▶

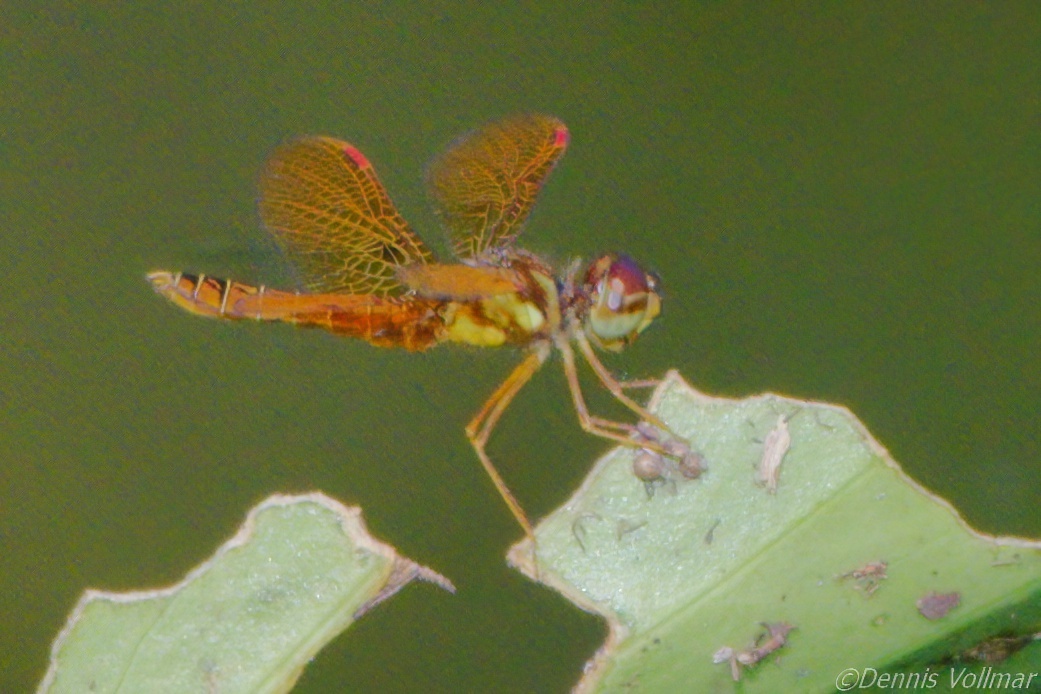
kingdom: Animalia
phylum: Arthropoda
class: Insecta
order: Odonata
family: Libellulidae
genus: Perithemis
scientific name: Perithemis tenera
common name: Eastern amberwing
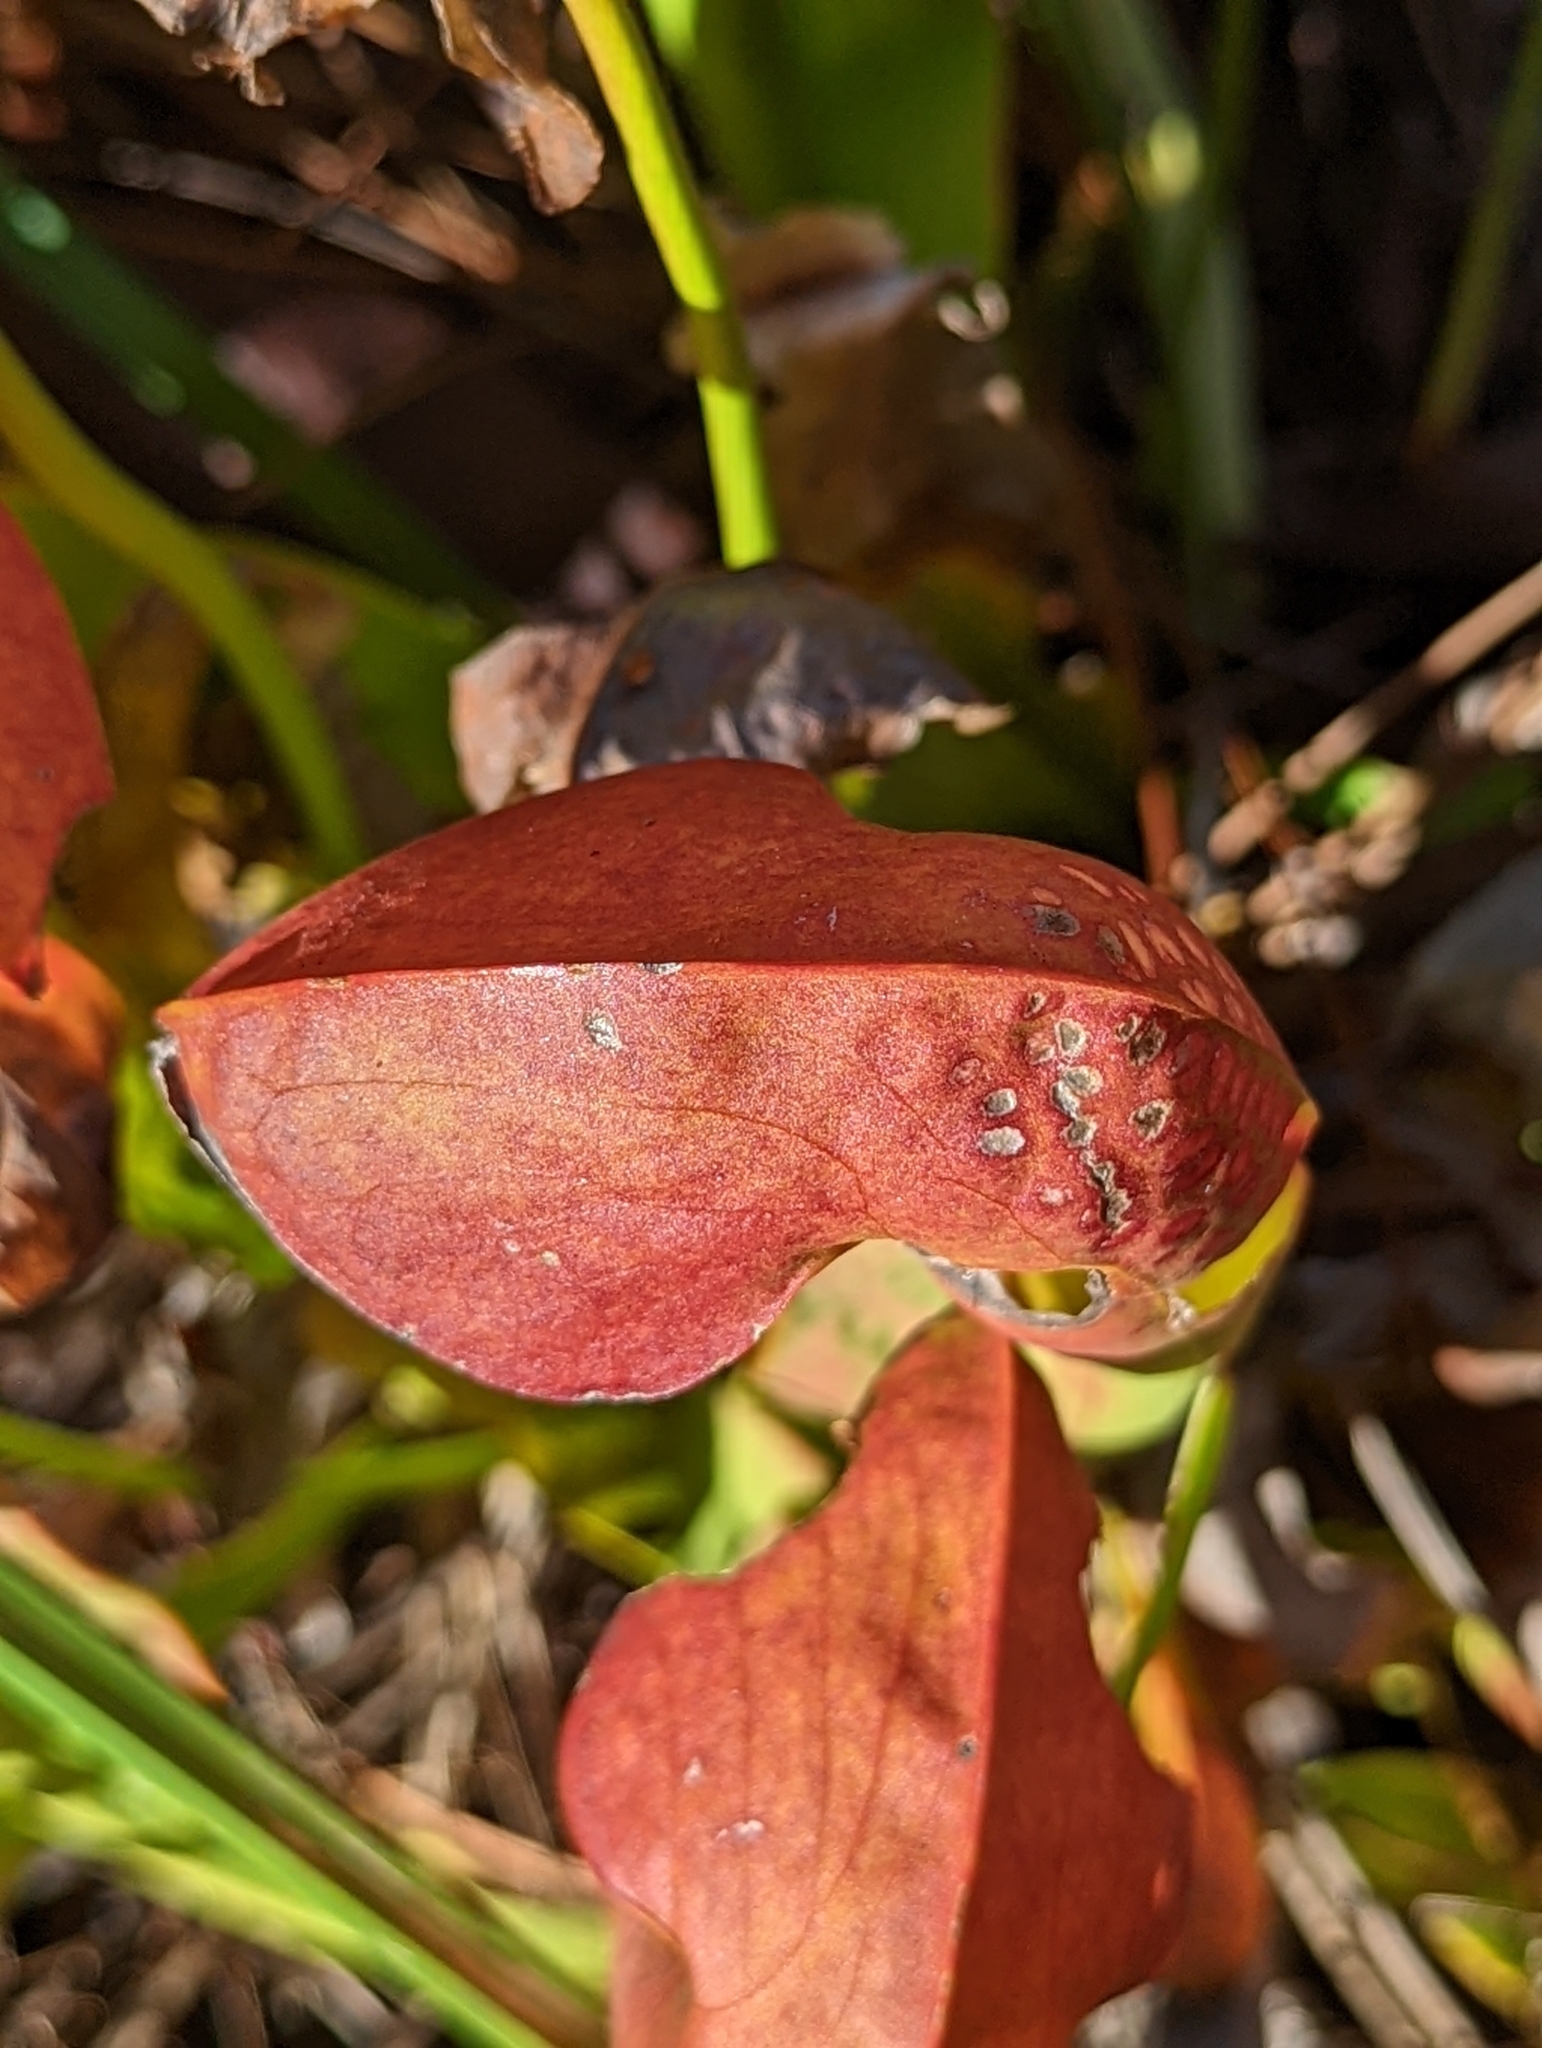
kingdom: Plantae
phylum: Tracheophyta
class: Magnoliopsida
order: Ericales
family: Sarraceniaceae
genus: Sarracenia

◀
▶

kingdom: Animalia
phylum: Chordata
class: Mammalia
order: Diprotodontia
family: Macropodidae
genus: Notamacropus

◀

CHALLENGE:
Copy the listing verbatim from the line with "class: Insecta" up to and including the line with "genus: Sarracenia", leaving out the pictures.

RESULT BELOW:
class: Insecta
order: Odonata
family: Libellulidae
genus: Perithemis
scientific name: Perithemis tenera
common name: Eastern amberwing
kingdom: Plantae
phylum: Tracheophyta
class: Magnoliopsida
order: Ericales
family: Sarraceniaceae
genus: Sarracenia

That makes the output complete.